Note that, unlike the other two options, this method uses the MPCDF version of Jupyter. This doesn't have `jupytext` installed, so you'll need to manually convert from `.py` to `.ipynb` files (see below). Alternatively, you can run in a terminal on the server

```
module purge
module load anaconda/3/2021.11
pip3 install jupytext --user --upgrade
```

This should add `jupytext` to your RVS environment.

# Jupytext: representing Jupyter notebooks as plain-text

Jupyter notebooks have one significant drawback. They're complicated JSON files with lots of information about when cells were run and what the output looks like. This is useful if you want to open a notebooks in the same state, but it's makes them a pain to review in Gitlab.
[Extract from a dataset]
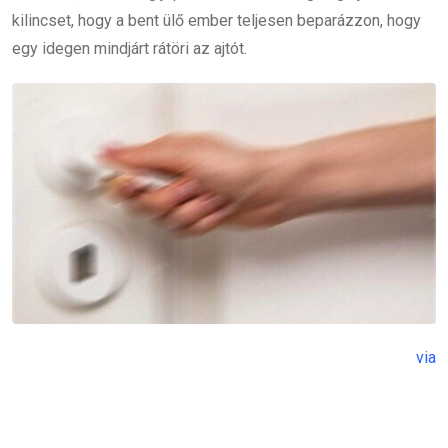
kilincset, hogy a bent ülő ember teljesen beparázzon, hogy
egy idegen mindjárt rátöri az ajtót.
via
Because of this, before sending notebooks to Gitlab, we **convert them into normal Python files** using a Python package called [`jupytext`](https://jupytext.readthedocs.io/en/latest/index.html). You can read the docs and figure out how to use it yourself if you want, but for convenience I wrote a little helper function called `nbsync` (defined in [`infra/nbsync.py`](https://gitlab.mpcdf.mpg.de/phoenix/torx/-/blob/master/infra/nbsync.py)). This applies `jupytext` on the notebooks defined in [`notebooks/notebooks_m.py`](https://gitlab.mpcdf.mpg.de/phoenix/torx/-/blob/master/torx_notebooks/notebooks_m.py). Note that to use this tool, you must first have the `torx` virtual environment activated, by running

```
source <path to torx>/env/bin/activate
```

To convert a python file, say `torx_notebooks/grillix/getting_started.py` which has the key `grillix_getting_started` into a corresponding notebook `notebooks/grillix/getting_started.ipynb`, type

```
nbsync to_nb --key=grillix_getting_started
```

You can then open the `.ipynb` file using Jupyter to edit and execute the code. To write your changes back into the `.py` file you can use

```
nbsync to_py --key=grillix_getting_started
```

You can then **commit the changes to the `.py` file (the `.ipynb` files are ignored)** and push them back to Gitlab.

If you're checking out the repository **for the first time**, you can also execute

```
nbsync to_nb --key=all
```

to convert all of the `.py` files listed in [`notebooks/notebooks_m.py`](https://gitlab.mpcdf.mpg.de/phoenix/torx/-/blob/master/torx_notebooks/notebooks_m.py) into their corresponding `.ipynb` representations (**don't do this on a repository where you've made uncommitted changes to the notebooks**). There's also `nbsync to_py --key=all` to update all `.py` representations, which can help to make sure that you commit all of your changes.

By default, if you don't tell `nbsync` what to do with existing files, it will skip any conversion where the destination file already exists. You can instead choose to `--overwrite` or `--backup` the existing destination file. Overwrite removes the existing file, backup renames it by adding a date-time string to the filename.

Pro-tip: if you do delete some of your work on a `.ipynb`, there's usually a hidden folder `.ipynb-checkpoints` in the same folder as your notebook which **might** have a backup.